In these scenarios, AI is not a standalone hype concept but an “invisible engine” embedded in existing business logic that enhances unit resource output.

Between Fear and Greed: Reserving Safety Margins for War and AI

If we piece together Yi Lihua’s recent remarks on X, a relatively clear narrative emerges: as the shadow of war suppresses valuations and raises risk premiums, the AI efficiency revolution is quietly rewriting the industry’s production methods and organizational structures. The superimposition of these two forces does not shape a linear trend but rather generates price trajectories that are bound to be filled with extreme fluctuations. In such a trajectory, deep pits and sharp rebounds coexist, and the “great bottom-fishing opportunity” is more like a harbinger of future large-scale erroneous kills, while AI stands as an endogenous variable that determines who can survive and continue to expand during downturns.

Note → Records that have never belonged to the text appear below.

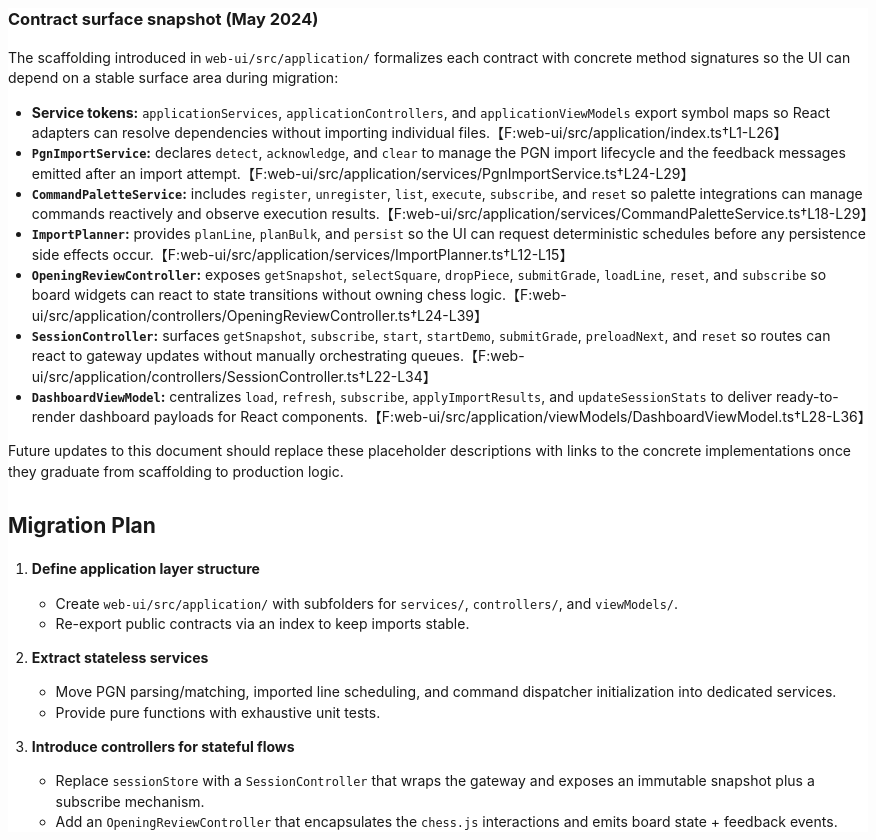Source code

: ### Contract surface snapshot (May 2024)

The scaffolding introduced in `web-ui/src/application/` formalizes each contract with concrete method signatures so the UI can
depend on a stable surface area during migration:

- **Service tokens:** `applicationServices`, `applicationControllers`, and `applicationViewModels` export symbol maps so React
  adapters can resolve dependencies without importing individual files.【F:web-ui/src/application/index.ts†L1-L26】
- **`PgnImportService`:** declares `detect`, `acknowledge`, and `clear` to manage the PGN import lifecycle and the feedback
  messages emitted after an import attempt.【F:web-ui/src/application/services/PgnImportService.ts†L24-L29】
- **`CommandPaletteService`:** includes `register`, `unregister`, `list`, `execute`, `subscribe`, and `reset` so palette
  integrations can manage commands reactively and observe execution results.【F:web-ui/src/application/services/CommandPaletteService.ts†L18-L29】
- **`ImportPlanner`:** provides `planLine`, `planBulk`, and `persist` so the UI can request deterministic schedules before any
  persistence side effects occur.【F:web-ui/src/application/services/ImportPlanner.ts†L12-L15】
- **`OpeningReviewController`:** exposes `getSnapshot`, `selectSquare`, `dropPiece`, `submitGrade`, `loadLine`, `reset`, and
  `subscribe` so board widgets can react to state transitions without owning chess logic.【F:web-ui/src/application/controllers/OpeningReviewController.ts†L24-L39】
- **`SessionController`:** surfaces `getSnapshot`, `subscribe`, `start`, `startDemo`, `submitGrade`, `preloadNext`, and `reset`
  so routes can react to gateway updates without manually orchestrating queues.【F:web-ui/src/application/controllers/SessionController.ts†L22-L34】
- **`DashboardViewModel`:** centralizes `load`, `refresh`, `subscribe`, `applyImportResults`, and `updateSessionStats` to
  deliver ready-to-render dashboard payloads for React components.【F:web-ui/src/application/viewModels/DashboardViewModel.ts†L28-L36】

Future updates to this document should replace these placeholder descriptions with links to the concrete implementations once
they graduate from scaffolding to production logic.

## Migration Plan
1. **Define application layer structure**
   * Create `web-ui/src/application/` with subfolders for `services/`, `controllers/`, and `viewModels/`.
   * Re-export public contracts via an index to keep imports stable.

2. **Extract stateless services**
   * Move PGN parsing/matching, imported line scheduling, and command dispatcher initialization into dedicated services.
   * Provide pure functions with exhaustive unit tests.

3. **Introduce controllers for stateful flows**
   * Replace `sessionStore` with a `SessionController` that wraps the gateway and exposes an immutable snapshot plus a subscribe mechanism.
   * Add an `OpeningReviewController` that encapsulates the `chess.js` interactions and emits board state + feedback events.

For readers, a simplified framework can be distilled: use geopolitics and liquidity to judge “when not to buy,” and use technology and efficiency to judge “what to buy long-term.” Currently, whether there exists a risk of war escalation, and whether macro liquidity is in a tightening channel, are upper constraints determining the overall exposure of a position; while whether a particular project truly possesses AI capabilities and whether it achieves efficiency leaps on product and organizational levels determine its logic for surviving valuation compression in the next cycle. The former helps you avoid being wrongfully killed by doing the right thing at the wrong time; the latter aids you in choosing those assets with long-term compounding capabilities at the right time.

Equally important is how to utilize the views of opinion leaders. Whether it’s “there will definitely be a great bottom-fishing opportunity this year” or “going from carriages directly to the era of airplanes,” these metaphors are better served as references for cycles and directions rather than mechanically translated into specific position and leverage directives. Market participants need to construct their own decision-making systems based on their understanding of the macro logic, combined with their risk tolerance, capital cycle, and cognitive boundaries, rather than seeking “standard answers” on social media.

Looking forward to the next year, if genuinely some sort of “great bottom-fishing window” occurs, the true watershed may lie not in who calls it first or who buys at the absolute bottom, but in who can complete self-upgrading of AI capabilities and organizational efficiency during the valley period. For projects and entrepreneurs, this means reconstructing products and teams with AI during the winter; for investors, it means being able to calmly judge which assets are worth traversing the next full cycle with a three-dimensional framework of “war—liquidity—technology” during times dominated by fearful sentiment.